Stage IV is the final stage of pancreatic cancer. It is indicated by the spread of cancer to distant sites, according to Texas Oncology, and it is characterized by involvement of the lungs, liver or adjacent organs such as the spleen or stomach or may spread to the bowel.
Stage IV pancreatic cancer is usually only classified as such following the completion of surgery. This stage of cancer can be further divided into two groups: stage IVA and stage IVB. Stage IVA pancreatic cancer is confined locally but involves adjacent blood vessels or organs, so its location hinders surgical removal. Other terms used for stage IVA pancreatic cancer include locally advanced or localized pancreatic cancer. By contrast, stage IVB pancreatic cancer has spread to distant organs beyond the pancreas; this stage most typically involves the liver.
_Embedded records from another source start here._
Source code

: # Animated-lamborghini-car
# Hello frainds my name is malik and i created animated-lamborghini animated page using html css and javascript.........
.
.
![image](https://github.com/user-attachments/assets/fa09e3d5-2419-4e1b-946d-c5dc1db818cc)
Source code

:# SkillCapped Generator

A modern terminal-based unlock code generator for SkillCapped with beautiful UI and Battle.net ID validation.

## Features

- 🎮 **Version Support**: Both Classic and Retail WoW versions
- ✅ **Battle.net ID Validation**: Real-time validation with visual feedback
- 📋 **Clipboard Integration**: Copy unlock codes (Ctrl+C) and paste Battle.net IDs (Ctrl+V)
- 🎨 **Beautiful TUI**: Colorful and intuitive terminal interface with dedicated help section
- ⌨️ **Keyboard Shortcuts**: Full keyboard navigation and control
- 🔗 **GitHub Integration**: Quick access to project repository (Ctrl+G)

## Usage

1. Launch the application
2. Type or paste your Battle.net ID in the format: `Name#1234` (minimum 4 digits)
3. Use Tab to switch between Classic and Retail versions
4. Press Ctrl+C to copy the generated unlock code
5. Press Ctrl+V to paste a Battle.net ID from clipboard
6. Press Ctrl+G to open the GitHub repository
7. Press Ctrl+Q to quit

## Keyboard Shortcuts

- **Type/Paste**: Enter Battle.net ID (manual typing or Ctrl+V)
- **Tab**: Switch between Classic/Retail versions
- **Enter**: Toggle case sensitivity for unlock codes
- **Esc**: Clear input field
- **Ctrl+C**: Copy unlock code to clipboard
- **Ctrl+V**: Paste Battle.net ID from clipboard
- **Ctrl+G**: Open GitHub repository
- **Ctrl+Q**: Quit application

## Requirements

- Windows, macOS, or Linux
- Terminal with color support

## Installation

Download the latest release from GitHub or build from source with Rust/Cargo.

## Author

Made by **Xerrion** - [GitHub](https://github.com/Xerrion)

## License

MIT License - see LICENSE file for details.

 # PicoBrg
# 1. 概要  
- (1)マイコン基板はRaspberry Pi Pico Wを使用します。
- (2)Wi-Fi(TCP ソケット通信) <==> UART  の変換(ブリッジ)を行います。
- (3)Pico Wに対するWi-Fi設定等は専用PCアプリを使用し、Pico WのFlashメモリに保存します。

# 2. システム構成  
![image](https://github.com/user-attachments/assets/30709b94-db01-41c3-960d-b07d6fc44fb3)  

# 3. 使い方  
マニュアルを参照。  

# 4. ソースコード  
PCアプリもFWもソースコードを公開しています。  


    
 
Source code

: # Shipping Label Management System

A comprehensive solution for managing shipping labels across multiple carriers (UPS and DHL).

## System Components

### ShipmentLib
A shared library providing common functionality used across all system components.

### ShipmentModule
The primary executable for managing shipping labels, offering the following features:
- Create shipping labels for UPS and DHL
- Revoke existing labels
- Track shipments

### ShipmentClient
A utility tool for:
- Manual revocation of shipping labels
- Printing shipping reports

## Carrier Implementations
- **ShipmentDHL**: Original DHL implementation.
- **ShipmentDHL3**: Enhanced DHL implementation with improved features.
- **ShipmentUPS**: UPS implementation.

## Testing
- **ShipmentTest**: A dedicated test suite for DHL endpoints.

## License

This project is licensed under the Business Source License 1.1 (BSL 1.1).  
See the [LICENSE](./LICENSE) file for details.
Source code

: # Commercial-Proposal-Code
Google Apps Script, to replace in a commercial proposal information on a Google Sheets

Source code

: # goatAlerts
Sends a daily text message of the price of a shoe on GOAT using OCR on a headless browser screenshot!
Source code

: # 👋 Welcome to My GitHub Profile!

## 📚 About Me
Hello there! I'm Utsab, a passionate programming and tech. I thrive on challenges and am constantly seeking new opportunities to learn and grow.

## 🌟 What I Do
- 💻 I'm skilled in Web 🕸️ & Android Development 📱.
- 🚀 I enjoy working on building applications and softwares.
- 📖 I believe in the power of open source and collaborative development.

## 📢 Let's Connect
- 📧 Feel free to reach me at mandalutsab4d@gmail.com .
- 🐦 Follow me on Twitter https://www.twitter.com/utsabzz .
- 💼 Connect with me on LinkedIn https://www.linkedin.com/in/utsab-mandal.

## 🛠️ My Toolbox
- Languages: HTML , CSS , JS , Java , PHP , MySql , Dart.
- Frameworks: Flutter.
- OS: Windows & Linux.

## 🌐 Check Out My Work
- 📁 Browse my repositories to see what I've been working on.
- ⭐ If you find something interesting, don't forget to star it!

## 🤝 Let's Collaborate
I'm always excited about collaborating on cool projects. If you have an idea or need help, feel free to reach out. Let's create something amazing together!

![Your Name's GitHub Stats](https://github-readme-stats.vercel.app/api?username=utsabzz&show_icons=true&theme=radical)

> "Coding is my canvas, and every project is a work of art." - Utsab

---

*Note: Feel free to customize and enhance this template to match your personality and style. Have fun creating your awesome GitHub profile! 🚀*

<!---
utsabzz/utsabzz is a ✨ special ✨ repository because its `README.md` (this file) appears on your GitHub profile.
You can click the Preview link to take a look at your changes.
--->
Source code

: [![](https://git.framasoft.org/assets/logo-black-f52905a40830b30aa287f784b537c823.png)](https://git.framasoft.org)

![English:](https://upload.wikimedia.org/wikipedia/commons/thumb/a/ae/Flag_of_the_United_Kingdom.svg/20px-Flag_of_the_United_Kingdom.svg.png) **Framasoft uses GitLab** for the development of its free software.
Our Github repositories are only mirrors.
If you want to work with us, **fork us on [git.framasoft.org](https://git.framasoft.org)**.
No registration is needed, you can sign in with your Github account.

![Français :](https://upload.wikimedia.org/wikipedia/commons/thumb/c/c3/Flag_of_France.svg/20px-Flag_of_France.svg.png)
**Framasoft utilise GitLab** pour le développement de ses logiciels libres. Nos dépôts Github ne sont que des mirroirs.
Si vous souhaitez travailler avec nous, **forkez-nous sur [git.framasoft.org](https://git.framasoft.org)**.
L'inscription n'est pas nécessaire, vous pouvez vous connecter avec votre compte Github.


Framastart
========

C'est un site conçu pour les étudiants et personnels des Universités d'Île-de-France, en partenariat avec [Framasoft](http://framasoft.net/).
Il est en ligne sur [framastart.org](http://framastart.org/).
Stage IVB pancreatic cancer is metastatic cancer, according to Texas Oncology.
Treatment approaches for stage IVA and stage IVB pancreatic cancers vary by patient, but most stage IVA pancreatic cancer is treated by inducing remission, while stage IVB treatment plans generally only look to control symptoms and pain. Most stage IV pancreatic tumors cannot be removed surgically. For this reason, Texas Oncology states that pancreatic cancer at this stage is rarely curable and usually hard to control.